Senior advocate A M Singhvi said on Friday he has not questioned the powers and jurisdiction of the Bar Council of India (BCI) in regulating legal education and profession and deplored his recent speech was taken “completely out of context” which was “rather unfortunate”.
He said observations purportedly attributed to him, including the “fundamentally erroneous and non-existent notion” that he had suggested “BCI should be out of regulation of legal education and/or of the legal profession” in the media are patently false and inaccurate.
The senior lawyer issued a statement in response to the comments made by the BCI about his recent speech at the American Bar Association (ABA) India Conference 2023 held in New Delhi.
“It is rather unfortunate that my speech was taken completely out of context and has been misquoted in the media and on that basis the BCI has made certain comments. I wish somebody had duly heard my speech and seen its YouTube link (attached at the end of this statement) before making these unjustified comments,” Singhvi said.
He said his speech was on legal education and not at all on any aspect of the legal profession, both of which are regulated by the BCI.
“At no point of time in my speech, had I questioned or challenged the powers and jurisdiction of the BCI in relation to regulating legal education and legal profession,” he said.
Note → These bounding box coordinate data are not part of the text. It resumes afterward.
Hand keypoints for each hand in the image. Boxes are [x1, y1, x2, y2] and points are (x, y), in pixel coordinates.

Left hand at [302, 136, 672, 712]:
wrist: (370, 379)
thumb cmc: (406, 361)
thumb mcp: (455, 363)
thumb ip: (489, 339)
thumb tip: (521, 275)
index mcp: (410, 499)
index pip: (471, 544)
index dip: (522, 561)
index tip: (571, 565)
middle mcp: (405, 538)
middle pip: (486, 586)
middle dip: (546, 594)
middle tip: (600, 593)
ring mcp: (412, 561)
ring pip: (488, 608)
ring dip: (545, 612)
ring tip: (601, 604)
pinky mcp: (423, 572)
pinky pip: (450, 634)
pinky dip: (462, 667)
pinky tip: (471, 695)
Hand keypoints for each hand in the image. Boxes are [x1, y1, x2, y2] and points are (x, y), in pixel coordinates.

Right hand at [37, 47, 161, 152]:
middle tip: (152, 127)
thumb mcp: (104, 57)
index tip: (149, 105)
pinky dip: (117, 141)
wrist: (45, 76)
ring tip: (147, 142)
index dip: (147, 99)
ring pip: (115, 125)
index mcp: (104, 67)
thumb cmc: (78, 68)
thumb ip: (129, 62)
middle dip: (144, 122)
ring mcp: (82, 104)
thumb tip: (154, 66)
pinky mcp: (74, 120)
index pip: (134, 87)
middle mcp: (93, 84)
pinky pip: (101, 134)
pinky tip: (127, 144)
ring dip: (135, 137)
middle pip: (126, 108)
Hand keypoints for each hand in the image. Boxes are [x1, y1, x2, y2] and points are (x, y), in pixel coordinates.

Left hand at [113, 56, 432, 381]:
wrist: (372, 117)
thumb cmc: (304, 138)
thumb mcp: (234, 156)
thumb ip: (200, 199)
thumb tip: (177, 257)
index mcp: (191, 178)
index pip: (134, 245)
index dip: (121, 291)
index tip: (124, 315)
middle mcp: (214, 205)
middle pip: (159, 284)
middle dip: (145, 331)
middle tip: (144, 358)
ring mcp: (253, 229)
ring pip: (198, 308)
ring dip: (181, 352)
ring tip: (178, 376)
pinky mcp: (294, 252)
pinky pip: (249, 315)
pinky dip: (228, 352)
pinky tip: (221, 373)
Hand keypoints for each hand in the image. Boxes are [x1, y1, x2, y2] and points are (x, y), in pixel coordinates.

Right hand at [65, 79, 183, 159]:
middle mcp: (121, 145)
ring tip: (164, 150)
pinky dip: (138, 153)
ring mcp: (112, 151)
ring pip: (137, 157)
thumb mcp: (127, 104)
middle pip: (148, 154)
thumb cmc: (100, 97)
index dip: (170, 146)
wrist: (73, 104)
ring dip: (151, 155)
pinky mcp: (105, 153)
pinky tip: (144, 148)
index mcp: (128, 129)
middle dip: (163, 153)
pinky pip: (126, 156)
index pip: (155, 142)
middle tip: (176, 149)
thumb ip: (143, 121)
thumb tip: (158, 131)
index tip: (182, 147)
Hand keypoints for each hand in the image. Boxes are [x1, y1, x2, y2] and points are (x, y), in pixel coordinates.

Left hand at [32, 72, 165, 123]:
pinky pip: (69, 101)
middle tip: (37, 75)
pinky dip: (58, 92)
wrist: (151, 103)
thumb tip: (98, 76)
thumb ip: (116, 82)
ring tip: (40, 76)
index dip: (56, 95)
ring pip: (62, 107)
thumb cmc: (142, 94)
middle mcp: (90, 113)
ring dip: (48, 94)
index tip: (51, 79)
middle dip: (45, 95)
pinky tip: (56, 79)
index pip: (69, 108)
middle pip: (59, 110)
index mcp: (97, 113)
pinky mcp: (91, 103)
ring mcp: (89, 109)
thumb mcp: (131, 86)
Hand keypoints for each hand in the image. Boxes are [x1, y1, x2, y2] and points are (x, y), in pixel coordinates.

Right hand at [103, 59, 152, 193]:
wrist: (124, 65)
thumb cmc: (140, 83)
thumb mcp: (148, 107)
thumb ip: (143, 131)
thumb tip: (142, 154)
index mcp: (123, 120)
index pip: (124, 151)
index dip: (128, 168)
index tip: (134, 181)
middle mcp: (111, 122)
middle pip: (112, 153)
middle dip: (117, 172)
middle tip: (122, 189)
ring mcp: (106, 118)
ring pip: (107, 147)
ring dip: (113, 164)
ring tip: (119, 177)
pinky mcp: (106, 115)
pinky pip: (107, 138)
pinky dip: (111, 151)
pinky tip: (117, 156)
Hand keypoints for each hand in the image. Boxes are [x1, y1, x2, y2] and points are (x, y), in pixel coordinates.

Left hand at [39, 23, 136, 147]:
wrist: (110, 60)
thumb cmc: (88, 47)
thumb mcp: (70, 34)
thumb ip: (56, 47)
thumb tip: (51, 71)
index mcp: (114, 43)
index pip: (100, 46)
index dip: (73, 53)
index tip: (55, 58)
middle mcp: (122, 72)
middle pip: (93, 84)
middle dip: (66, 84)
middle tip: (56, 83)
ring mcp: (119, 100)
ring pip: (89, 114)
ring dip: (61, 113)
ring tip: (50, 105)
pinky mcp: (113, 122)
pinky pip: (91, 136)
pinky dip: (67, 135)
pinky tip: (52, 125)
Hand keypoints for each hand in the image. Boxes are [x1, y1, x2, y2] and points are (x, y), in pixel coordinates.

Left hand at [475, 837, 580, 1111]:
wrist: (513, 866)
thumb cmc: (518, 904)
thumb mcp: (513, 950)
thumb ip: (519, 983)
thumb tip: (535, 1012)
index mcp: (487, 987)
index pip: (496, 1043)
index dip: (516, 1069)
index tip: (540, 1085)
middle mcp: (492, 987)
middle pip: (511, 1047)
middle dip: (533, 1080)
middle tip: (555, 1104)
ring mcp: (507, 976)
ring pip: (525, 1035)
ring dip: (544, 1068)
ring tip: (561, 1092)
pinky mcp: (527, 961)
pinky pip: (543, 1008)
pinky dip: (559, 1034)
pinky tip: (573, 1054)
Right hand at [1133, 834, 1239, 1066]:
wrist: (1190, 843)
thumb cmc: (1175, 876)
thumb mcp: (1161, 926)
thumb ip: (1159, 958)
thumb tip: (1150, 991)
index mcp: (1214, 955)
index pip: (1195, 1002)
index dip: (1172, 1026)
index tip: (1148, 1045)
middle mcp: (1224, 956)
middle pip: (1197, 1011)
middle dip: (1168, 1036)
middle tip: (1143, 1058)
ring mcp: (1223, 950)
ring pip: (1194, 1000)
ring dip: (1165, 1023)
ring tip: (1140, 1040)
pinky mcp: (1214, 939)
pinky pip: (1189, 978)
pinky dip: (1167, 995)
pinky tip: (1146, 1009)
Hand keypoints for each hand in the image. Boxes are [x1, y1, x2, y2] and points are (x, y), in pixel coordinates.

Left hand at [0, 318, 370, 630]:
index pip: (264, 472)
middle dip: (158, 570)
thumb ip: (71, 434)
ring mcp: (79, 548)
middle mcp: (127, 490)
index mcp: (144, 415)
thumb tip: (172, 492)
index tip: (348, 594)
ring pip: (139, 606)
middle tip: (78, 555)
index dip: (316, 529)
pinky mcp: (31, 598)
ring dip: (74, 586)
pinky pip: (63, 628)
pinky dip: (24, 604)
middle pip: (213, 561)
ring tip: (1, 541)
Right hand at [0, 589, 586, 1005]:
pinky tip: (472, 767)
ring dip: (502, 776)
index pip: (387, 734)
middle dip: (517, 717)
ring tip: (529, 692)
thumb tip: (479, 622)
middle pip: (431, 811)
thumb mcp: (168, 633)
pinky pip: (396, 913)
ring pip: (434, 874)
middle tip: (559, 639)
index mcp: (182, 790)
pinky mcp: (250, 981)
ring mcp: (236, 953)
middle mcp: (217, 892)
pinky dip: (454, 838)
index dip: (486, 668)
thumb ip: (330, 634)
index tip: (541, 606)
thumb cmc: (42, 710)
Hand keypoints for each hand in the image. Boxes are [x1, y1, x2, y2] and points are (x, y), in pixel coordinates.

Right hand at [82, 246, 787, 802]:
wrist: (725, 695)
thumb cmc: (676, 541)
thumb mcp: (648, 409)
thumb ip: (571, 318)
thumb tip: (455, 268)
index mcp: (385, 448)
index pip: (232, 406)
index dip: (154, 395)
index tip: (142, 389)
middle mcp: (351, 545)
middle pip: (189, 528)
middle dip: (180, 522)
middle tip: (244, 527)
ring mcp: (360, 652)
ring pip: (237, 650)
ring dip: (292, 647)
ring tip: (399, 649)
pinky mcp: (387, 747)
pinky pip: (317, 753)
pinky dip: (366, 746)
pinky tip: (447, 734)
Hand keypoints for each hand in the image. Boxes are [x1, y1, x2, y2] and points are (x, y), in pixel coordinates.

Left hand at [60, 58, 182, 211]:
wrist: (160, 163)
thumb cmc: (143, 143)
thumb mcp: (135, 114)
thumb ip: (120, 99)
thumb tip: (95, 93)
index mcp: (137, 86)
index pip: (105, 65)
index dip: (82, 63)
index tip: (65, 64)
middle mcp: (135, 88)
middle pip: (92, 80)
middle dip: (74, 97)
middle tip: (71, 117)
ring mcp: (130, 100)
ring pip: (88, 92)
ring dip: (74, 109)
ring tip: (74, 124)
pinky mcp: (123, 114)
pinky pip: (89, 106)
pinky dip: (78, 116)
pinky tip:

According to some media reports, the BCI has assailed Singhvi’s reported statement and termed it baseless.
In his statement, Singhvi said, in the 20-minute speech that he delivered as a special address, he had focused on the broader challenges of legal education confronting India and how it can be addressed effectively.
He said he had devoted much of the speech on the specific reform initiatives that can be undertaken towards addressing the challenges of legal education.
“Whatever I have said in this regard resonates with the speeches and observations by the Chairman of the BCI and the Union Law Minister on many past occasions, including a recent statement in which an effort is being made by the BCI to revisit the functioning of nearly 500 law schools with a view to addressing mediocrity in legal education and promoting excellence in our law schools,” he said.
“As a senior member of the Bar, I fully recognise and appreciate the statutory powers, duties, responsibilities and obligations of the Bar Council of India to regulate legal education and legal profession. I had no intention, nor was it my view to question these well-established powers of the BCI as a statutory regulator nor did I factually do so,” Singhvi said.
Singhvi said while the entire speech of 20 minutes had examined the role of institutional reforms in legal education, “towards the end of my speech, for merely 90 seconds, I made a reference to the reforms that can be initiated by the BCI itself in relation to the regulation of legal education.”
He said he had made a suggestion that an empowered, broad-based, separate committee of academicians, chief justices, eminent lawyers should be set up or an independent and autonomous national council for legal education and research, generally created by or under the auspices of the BCI for reimagining legal education.
“The most important part of this suggestion that seems to have been missed completely is that it clearly and unequivocally makes the point of this reform under the ambit of the BCI,” Singhvi said.
The senior advocate said he is indeed cognisant of the fact that BCI will have to lead the reforms relating to legal education and it is only appropriate that they are made responsible for the reforms.
“My concern in this speech and more generally in relation to legal education is as to how we can contribute to the development of a sound legal education ecosystem in India that will ultimately strengthen the quality of the Bar and the Bench – a purpose and vision that is very much in line with the vision of the Bar Council of India itself,” he said.
“Whatever observations that have been purportedly attributed to me (including the fundamentally erroneous and non-existent notion that I suggested that “BCI should be out of regulation of legal education and/or of the legal profession”) in the media are patently false and inaccurate,” Singhvi said.
On March 3, Chief Justice of India (CJI) D Y Chandrachud had said truth has become a “victim” in the age of false news and with the spread of social media, something which is said as a seed germinates into virtually a whole theory that can never be tested on the anvil of rationale science.
Justice Chandrachud was speaking at the American Bar Association India Conference 2023 here on the theme ‘Law in the age of Glocalisation: Convergence of India and the West’.